There are some Ensembl IDs with no EntrezID. These gene ids has no corresponding Entrez ID in the EnsDb
database package. The Ensembl and Entrez databases don’t match on a 1:1 level although they have started taking steps towards consolidating in recent years.
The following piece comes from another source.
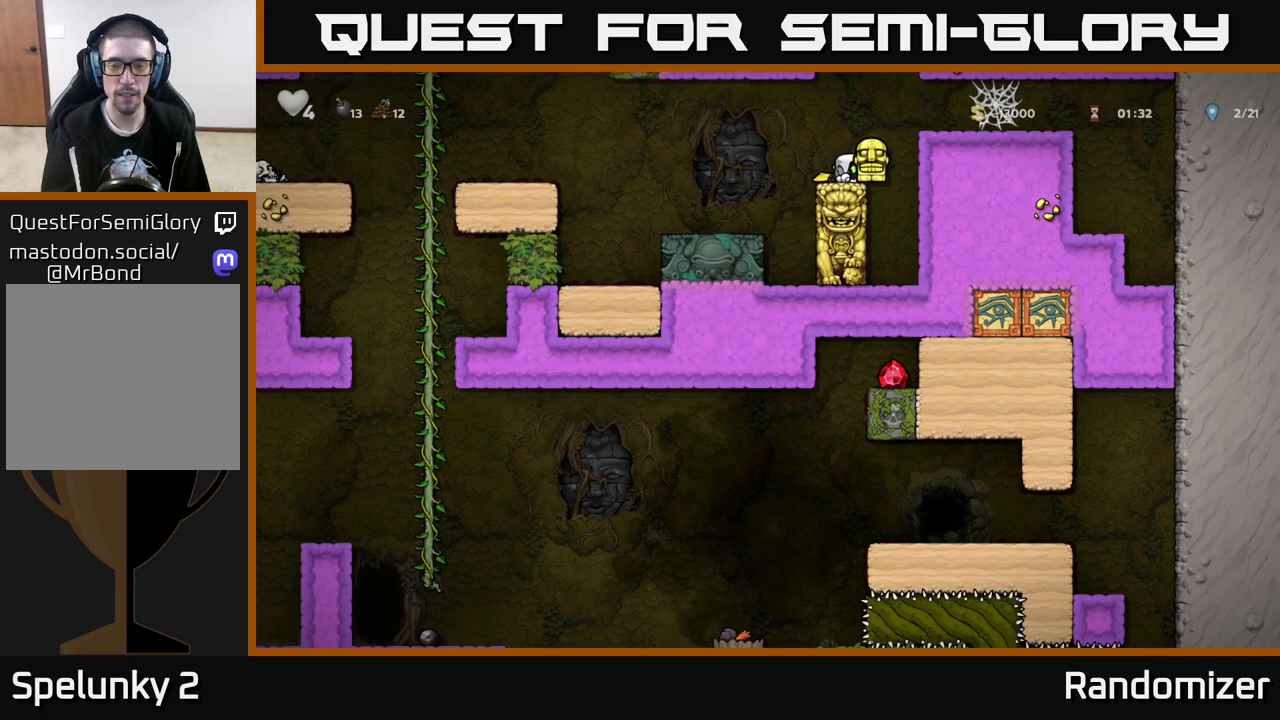
{"buttons": [], "left_stick": "down", "right_stick": "center", "events": []}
Select the columns we want and rename them.
annot <- annotations %>%
select(GeneID = gene_id, Symbol = symbol, Description = description) %>%
distinct()
NOTE: You may get an error with this command that looks like:
Error in (function (classes, fdef, mtable) :
unable to find an inherited method for function 'select' for signature '"data.frame"'
This is due to the select
function from dplyr (part of tidyverse) being masked by the select
function from one of the annotation packages. This will have happened because the annotation package was loaded after the tidyverse. You can either restart your R session and reload the required packages, this time being sure to load tidyverse last, or just use dplyr::select
to explicitly use the select
function from dplyr:
annot <- annotations %>%
dplyr::select(GeneID = gene_id, Symbol = symbol, Description = description)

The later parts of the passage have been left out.